(Chart tasks with short answers)
-- Opening Marker --

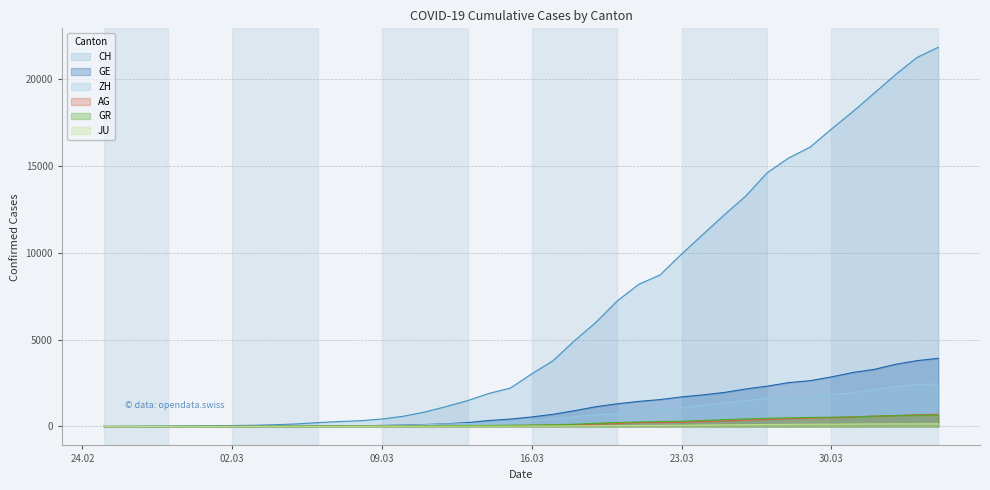

The value of CH at 23.03 is 9935. True or false?

True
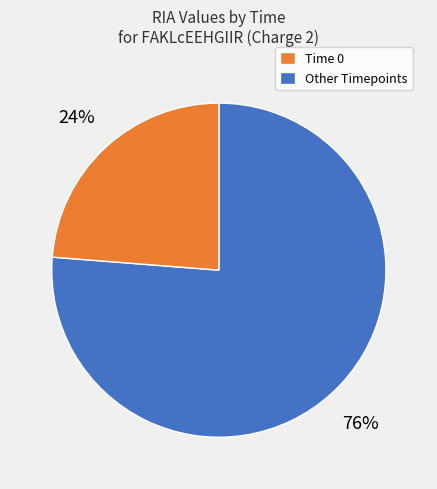

Is there a majority slice in this chart?

Yes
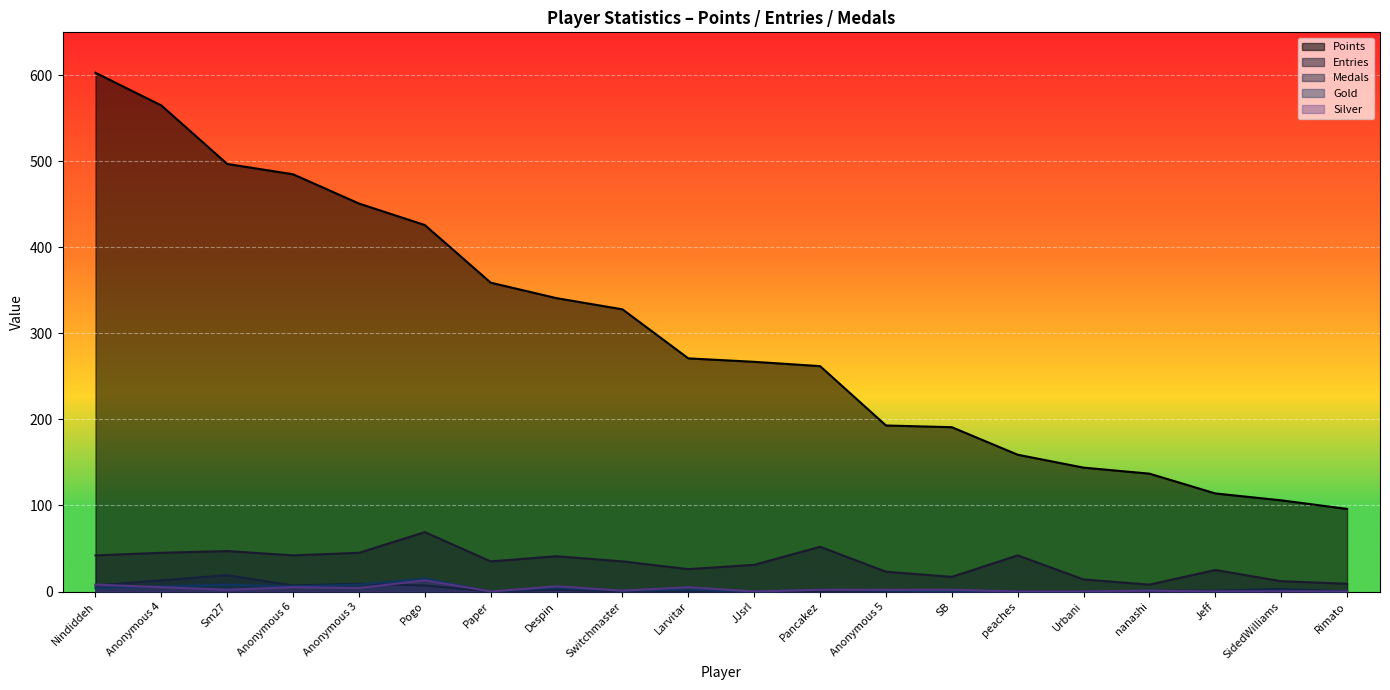

How many data points in Points are above 271?

9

-- Closing Marker --

WHAT IS NEEDED → Format every line of the records above as a Markdown table with the columns No. and Text, numbering the lines in order. Skip blank lines and leave the pictures out.

TASK RESPONSE →
| No. | Text |
|---|---|
| 1 | The value of CH at 23.03 is 9935. True or false? |
| 2 | True |
| 3 | Is there a majority slice in this chart? |
| 4 | Yes |
| 5 | How many data points in Points are above 271? |
| 6 | 9 |